TASK STATEMENT: For the data below, retype word for word the lines from the one containing "проведение)" through the one containing "kesätoripäivät"; drop the pictures.

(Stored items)
◆ ◆ ◆ ◆ ◆

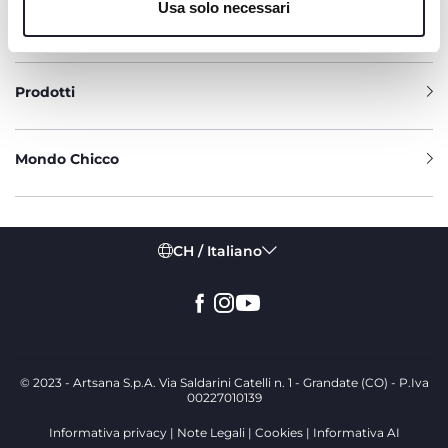
Usa solo necessari
Assistenza
Prodotti
Mondo Chicco
CH / Italiano
© 2023 - Artsana S.p.A. Via Saldarini Catelli n. 1 - Grandate (CO) - P.Iva
00227010139
Informativa privacy
Note Legali
Cookies
Informativa AI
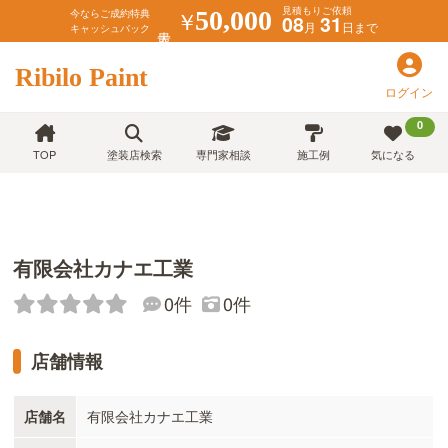
見積もりご依頼
￥
50,000
今ならご成約特典
08
31
月
日まで
キャッシュバック
Ribilo Paint
ログイン
0
TOP
塗装店検索
専門家相談
施工例
気になる
有限会社カナエ工業
0件
0件
店舗情報
店舗名
有限会社カナエ工業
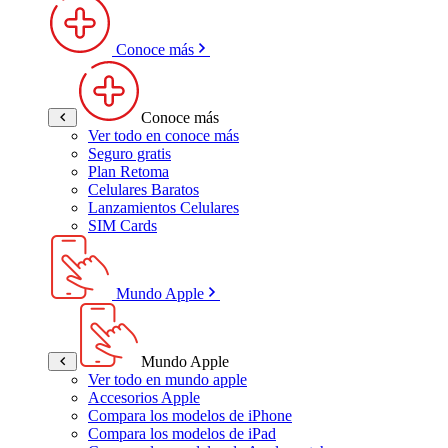
Conoce más
Conoce más
Ver todo en conoce más
Seguro gratis
Plan Retoma
Celulares Baratos
Lanzamientos Celulares
SIM Cards
Mundo Apple
Mundo Apple
Ver todo en mundo apple
Accesorios Apple
Compara los modelos de iPhone
Compara los modelos de iPad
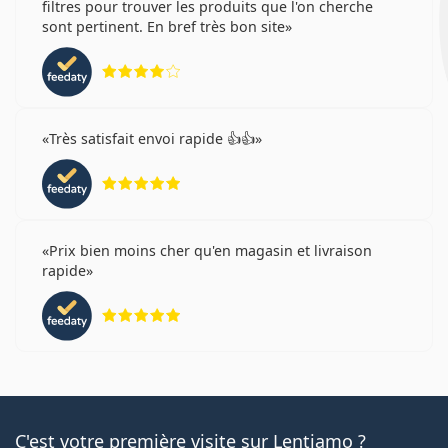
filtres pour trouver les produits que l'on cherche
sont pertinent. En bref très bon site
évaluation 4 sur 5
Très satisfait envoi rapide 👍👍
évaluation 5 sur 5
Prix bien moins cher qu'en magasin et livraison
rapide
évaluation 5 sur 5
C'est votre première visite sur Lentiamo ?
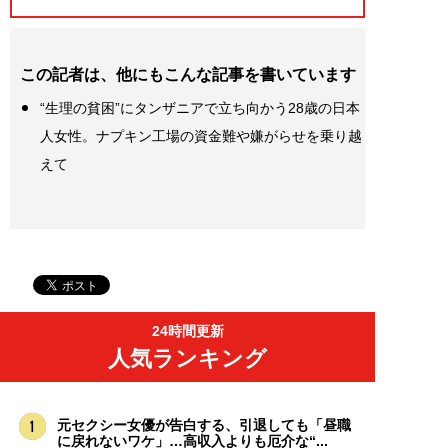
この記者は、他にもこんな記事を書いています
“生理の貧困”にタンザニアで立ち向かう28歳の日本
人女性。ナプキン工場の資金難や嫌がらせを乗り越
えて
24時間更新
人気ランキング
元セクシー女優が告白する、引退しても「昼職
に戻れないワケ」…高収入よりも厄介な“...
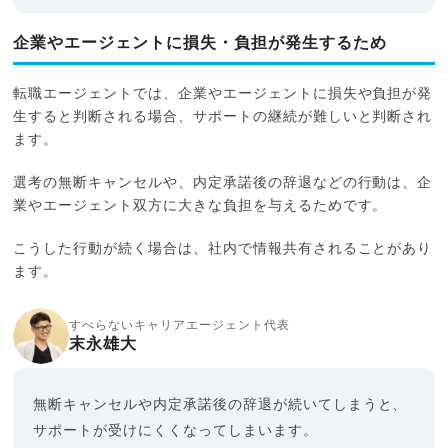
企業やエージェントに損失・負担が発生するため
転職エージェントでは、企業やエージェントに損失や負担が発
生すると判断される場合、サポートの継続が難しいと判断され
ます。
選考の無断キャンセルや、内定承諾後の辞退などの行動は、企
業やエージェント双方に大きな負担を与えるためです。
こうした行動が続く場合は、社内で情報共有されることがあり
ます。
すべらないキャリアエージェント代表
末永雄大
無断キャンセルや内定承諾後の辞退が続いてしまうと、
サポートが受けにくくなってしまいます。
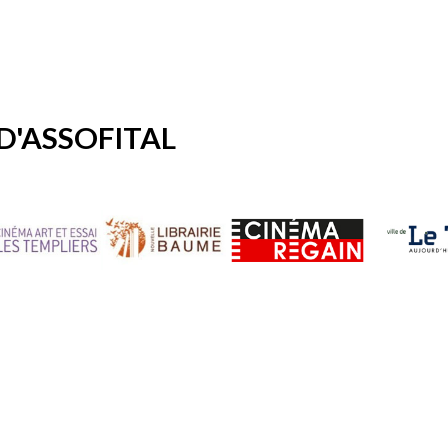
D'ASSOFITAL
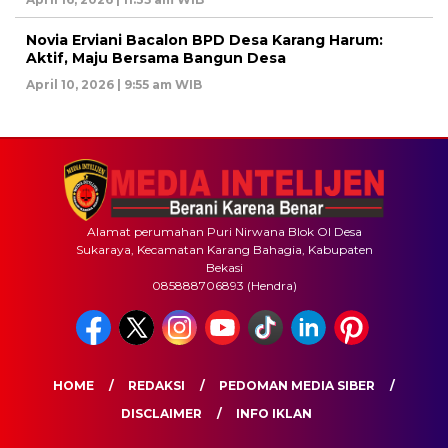
Novia Erviani Bacalon BPD Desa Karang Harum:
Aktif, Maju Bersama Bangun Desa
April 10, 2026 | 9:55 am WIB
Alamat perumahan Puri Nirwana Blok OI Desa
Sukaraya, Kecamatan Karang Bahagia, Kabupaten
Bekasi
085888706893 (Hendra)
HOME
REDAKSI
PEDOMAN MEDIA SIBER
DISCLAIMER
INFO IKLAN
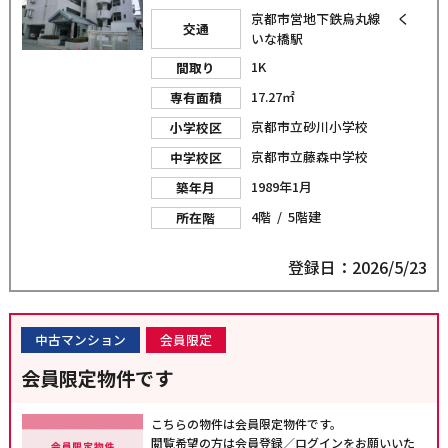
京都市営地下鉄烏丸線 く
交通
いな橋駅
1K
間取り
17.27㎡
専有面積
京都市立砂川小学校
小学校区
京都市立藤森中学校
中学校区
1989年1月
築年月
4階 / 5階建
所在階
登録日：2026/5/23
中古マンション
会員限定
会員限定物件です
こちらの物件は会員限定物件です。
閲覧希望の方は会員登録／ログインをお願いいた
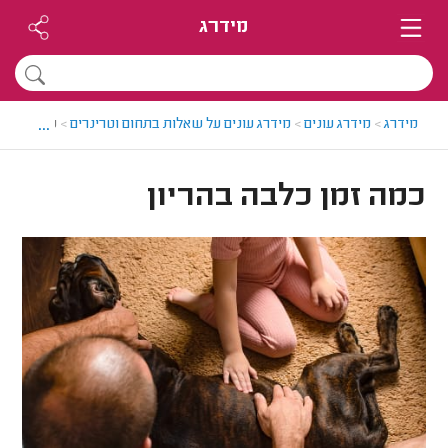
מידרג
...
מידרג
>
מידרג עונים
>
מידרג עונים על שאלות בתחום וטרינרים
>
כמה זמן כל
כמה זמן כלבה בהריון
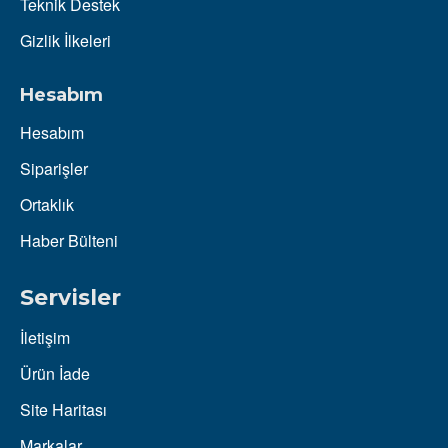
Teknik Destek
Gizlik İlkeleri
Hesabım
Hesabım
Siparişler
Ortaklık
Haber Bülteni
Servisler
İletişim
Ürün İade
Site Haritası
Markalar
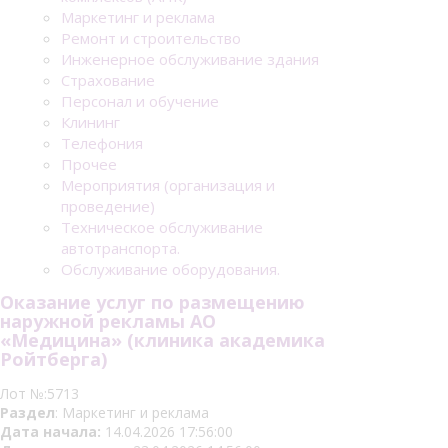
Маркетинг и реклама
Ремонт и строительство
Инженерное обслуживание здания
Страхование
Персонал и обучение
Клининг
Телефония
Прочее
Мероприятия (организация и
проведение)
Техническое обслуживание
автотранспорта.
Обслуживание оборудования.
Оказание услуг по размещению
наружной рекламы АО
«Медицина» (клиника академика
Ройтберга)
Лот №:5713
Раздел
: Маркетинг и реклама
Дата начала:
14.04.2026 17:56:00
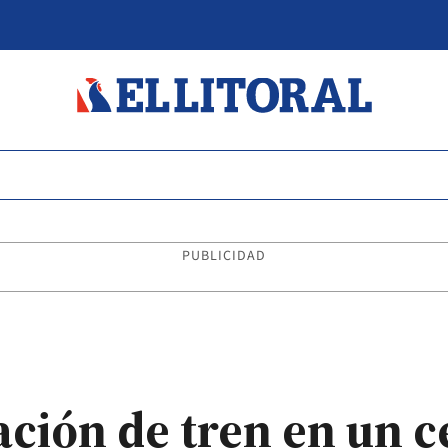
PUBLICIDAD
ación de tren en un c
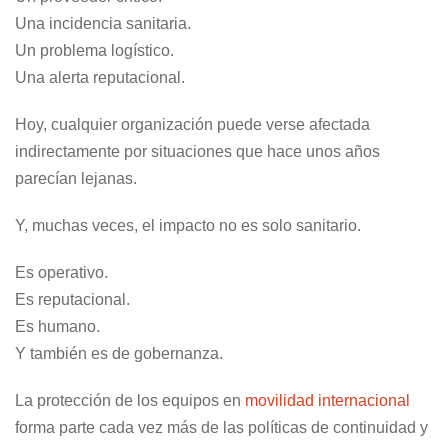
Una incidencia sanitaria.
Un problema logístico.
Una alerta reputacional.
Hoy, cualquier organización puede verse afectada
indirectamente por situaciones que hace unos años
parecían lejanas.
Y, muchas veces, el impacto no es solo sanitario.
Es operativo.
Es reputacional.
Es humano.
Y también es de gobernanza.
La protección de los equipos en
movilidad internacional
forma parte cada vez más de las políticas de continuidad y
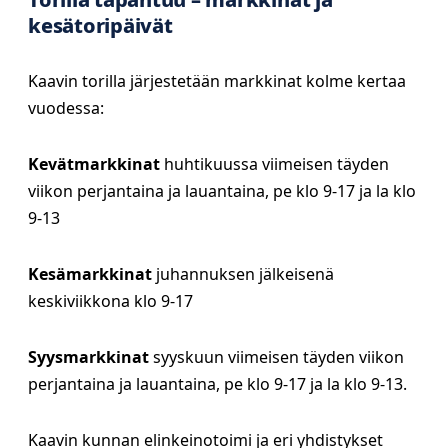
kesätoripäivät
Kaavin torilla järjestetään markkinat kolme kertaa
vuodessa:
Kevätmarkkinat
huhtikuussa viimeisen täyden
viikon perjantaina ja lauantaina, pe klo 9-17 ja la klo
9-13
Kesämarkkinat
juhannuksen jälkeisenä
keskiviikkona klo 9-17
Syysmarkkinat
syyskuun viimeisen täyden viikon
perjantaina ja lauantaina, pe klo 9-17 ja la klo 9-13.
Kaavin kunnan elinkeinotoimi ja eri yhdistykset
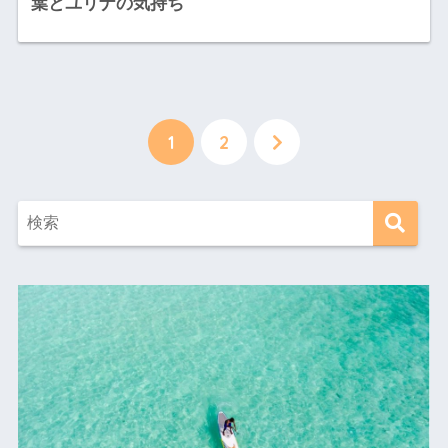
葉とユリナの気持ち
1
2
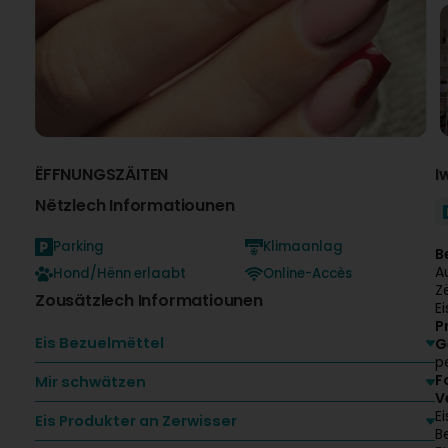
ËFFNUNGSZÄITEN
I
Nëtzlech Informatiounen
Parking
Klimaanlag
B
A
Hond/Hënn erlaabt
Online-Accès
Z
Zousätzlech Informatiounen
Ei
P
Eis Bezuelmëttel
G
p
F
Mir schwätzen
V
E
Eis Produkter an Zerwisser
B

◆ ◆ ◆ ◆ ◆

RESULT FOR THIS TASK:
проведение)
Техническое обслуживание
автотранспорта.
Обслуживание оборудования.
Оказание услуг по размещению
наружной рекламы АО
«Медицина» (клиника академика
Ройтберга)
Лот №:5713
Раздел
: Маркетинг и реклама
Дата начала:
14.04.2026 17:56:00
PUBLICIDAD
ación de tren en un c
Una incidencia sanitaria.
Un problema logístico.
Una alerta reputacional.
Hoy, cualquier organización puede verse afectada
indirectamente por situaciones que hace unos años
parecían lejanas.
Y, muchas veces, el impacto no es solo sanitario.
Es operativo.
Es reputacional.
Es humano.
Y también es de gobernanza.
La protección de los equipos en
movilidad internacional
forma parte cada vez más de las políticas de continuidad y
kesätoripäivät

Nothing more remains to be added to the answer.